> **WORK TO COMPLETE**:
(a) According to the Safe Inside page, in which country was the film shot?
(b) Reproduce, word for word, the part of the Safe Inside page that opens with the words containing "The film won" and closes with "to Richard's mansion.".
(c) Name every actor listed in the Cast section of the Safe Inside page.

> **PAGE TEXT**:
- Poster
- Directed by: Renata Gabryjelska
- Screenplay by: Blazej Dzikowski
- Story by: Renata Gabryjelska
- Produced by: Stanislaw Tyczynski; Magdalena Jaworska;
- Starring: Steven Brand Tom Ainsley Andrea Tivadar
- Cinematography: Piotr Kukla
- Edited by: Agnieszka Glińska
- Music by: Elia Cmíral
- Production company: Next Holding
- Distributed by: Gravitas Ventures
- Release date: October 16, 2019 (SDIFF);
- Running time: 97 minutes
- Countries: Poland; Luxembourg;
- Language: English

= Safe Inside (film) =

2019 film

Safe Inside is a 2019 psychological thriller film directed by Renata Gabryjelska and written by Blazej Dzikowski. It stars Steven Brand, Tom Ainsley, and Andrea Tivadar. The plot follows Ana (Tivadar) and Tom (Ainsley), an American couple, travelling to rural France for farm work. After their bus crashes, they wake up alone and walk to their host Richard's (Brand) mansion. The film's music was composed by Elia Cmíral.

The film won Best Thriller Feature award at the 2019 San Diego International Film Festival. It also won Best Director, Best Thriller, and Best Cinematography at the Las Vegas International Film and Screenwriting Competition.

==Plot==
Ana and her boyfriend Tom, an American couple exploring Europe, take a coach to a remote region in France, where they plan to work on a farm owned by Richard. However, their journey takes a turn when the coach crashes. Upon regaining consciousness, they find themselves alone, with the other passengers gone. Left with no other choice, they make their way on foot to Richard's mansion.

==Cast==
- Steven Brand as Richard Rolle
- Tom Ainsley as Tom Dawkins
- Andrea Tivadar as Ana Walker
- Nicolas Navazo as Dr. Baptiste
- Joanna Kulig as Sylvia
- Patrice Nieckowski as Paysan
- Krzysztof Rogowski as Jean-Luc

==Production==
Safe Inside is a Polish-Luxembourg production made in English language. The directorial debut of Renata Gabryjelska, its screenplay, written by Błażej Dzikowski, was inspired by events from Gabryjelska's life. Although the film is set in France, it was shot in Poland.

==Release==
Safe Inside was screened on 16 October 2019 at the San Diego International Film Festival. It was released on digital platforms on 7 June 2021.

> **MATERIAL SUPPLIED**:
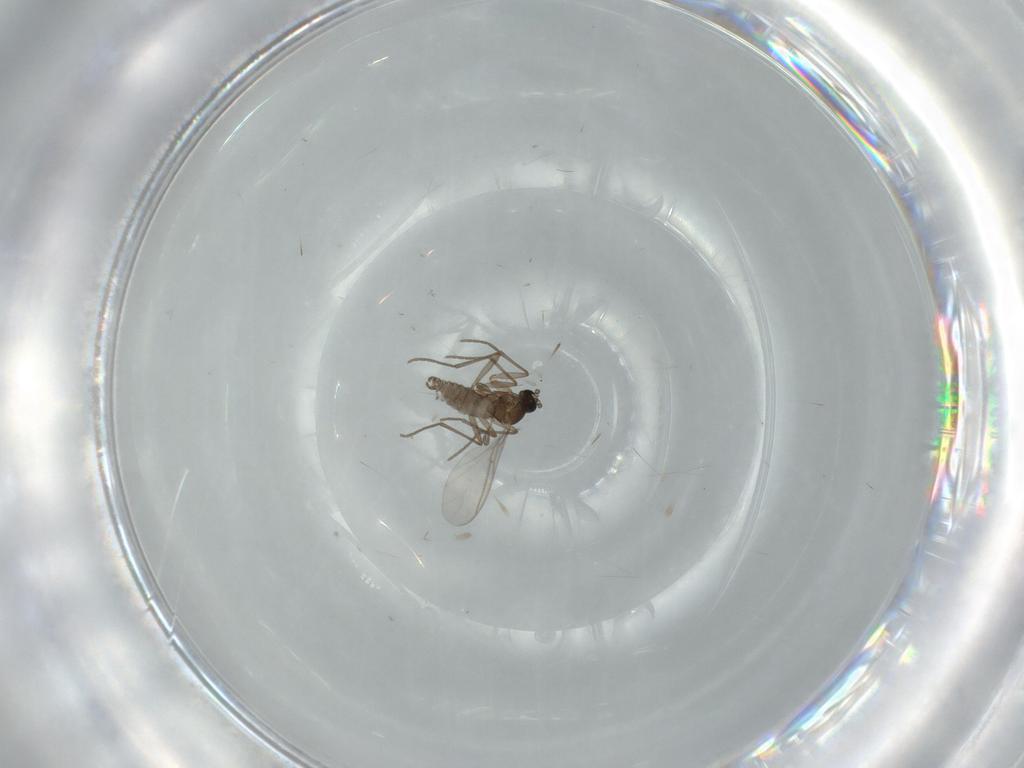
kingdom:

--

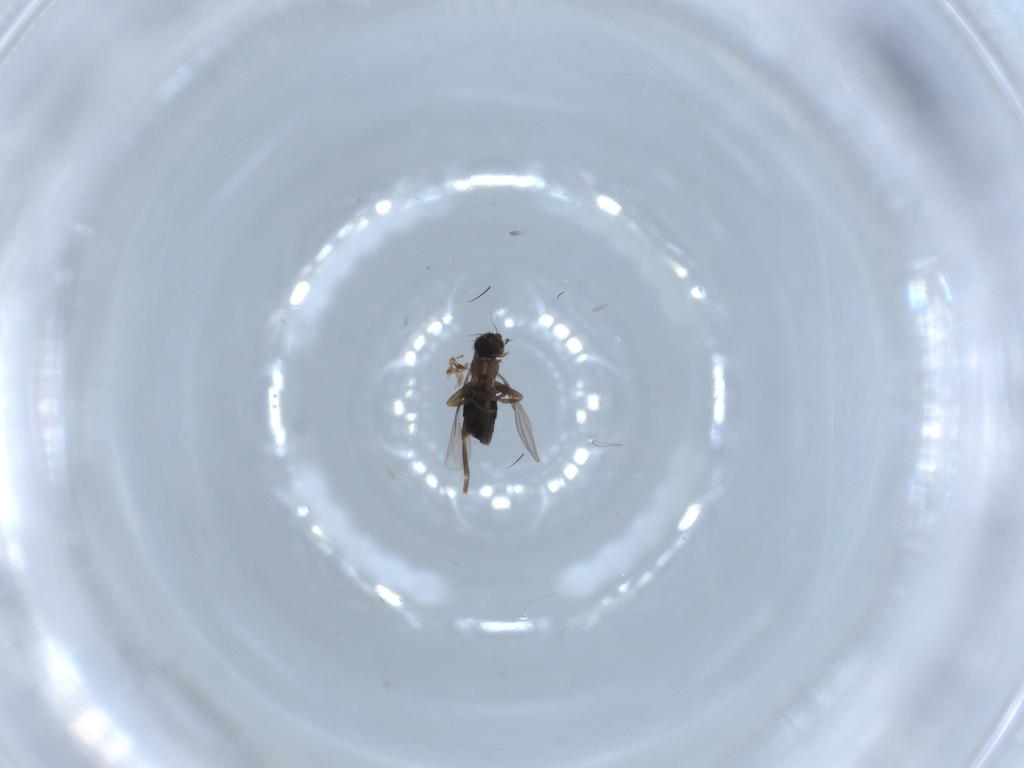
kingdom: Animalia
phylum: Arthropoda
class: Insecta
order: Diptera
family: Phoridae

> **SOLUTIONS FOR EACH TASK**:
(a) Poland.

(b)
The film won Best Thriller Feature award at the 2019 San Diego International Film Festival. It also won Best Director, Best Thriller, and Best Cinematography at the Las Vegas International Film and Screenwriting Competition.

==Plot==
Ana and her boyfriend Tom, an American couple exploring Europe, take a coach to a remote region in France, where they plan to work on a farm owned by Richard. However, their journey takes a turn when the coach crashes. Upon regaining consciousness, they find themselves alone, with the other passengers gone. Left with no other choice, they make their way on foot to Richard's mansion.

(c) Steven Brand, Tom Ainsley, Andrea Tivadar, Nicolas Navazo, Joanna Kulig, Patrice Nieckowski, Krzysztof Rogowski